Additionally, you will set two new parameters generate_new_cases
, which
indicates whether a completely new case is or is not generated, and
num_cases_to_generate
, which indicates the number of synthetic cases you will
create.
# Targetless Analysis
trainee.analyze()
# Synthesize
synth = trainee.react(
action_features=df.columns.tolist(), # What features to generate? In this case, the same features as the original data
desired_conviction=10, # Set at synthesizer's default desired conviction value
generate_new_cases='always', # Indicates that we always want to create entirely new cases from the original data
num_cases_to_generate=len(df) # Number of new points to generate? In this case, the same number as the original data
)
# Print out synthetic dataset
synthetic_data = synth['action']
synthetic_data
Complete Code#
import pandas as pd
from pmlb import fetch_data
from howso.engine import Trainee
from howso.utilities import infer_feature_attributes
# import data
df = fetch_data('adult')
# Subsample the data to ensure the example runs quickly
df = df.sample(1000)
test_case = df.iloc[[-1]].copy()
df.drop(df.index[-1], inplace=True)
features = infer_feature_attributes(df)
action_features = ['target']
context_features = features.get_names(without=action_features)

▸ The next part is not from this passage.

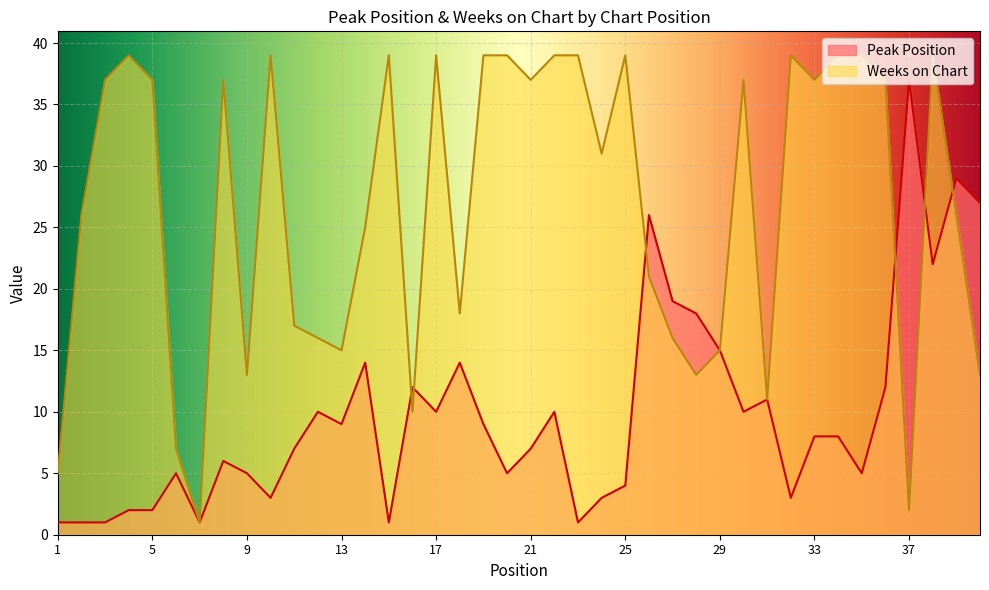

What is the value of the Peak Position point at the 3rd from the left?

1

trainee = Trainee(features=features)
trainee.train(df)
# Targetless Analysis
trainee.analyze()
# Perform generative react
result = trainee.react(
test_case[context_features],
context_features=context_features,
action_features=action_features,
desired_conviction = 10 # Needed for generative analysis
)
# Obtain result
generative_result = result['action']
# Synthesize
synth = trainee.react(
action_features=df.columns.tolist(), # What features to generate? In this case, the same features as the original data
desired_conviction=10, # Set at synthesizer's default desired conviction value
generate_new_cases='always', # Indicates that we always want to create entirely new cases from the original data
num_cases_to_generate=len(df) # Number of new points to generate? In this case, the same number as the original data
)
# Print out synthetic dataset
synthetic_data = synth['action']
synthetic_data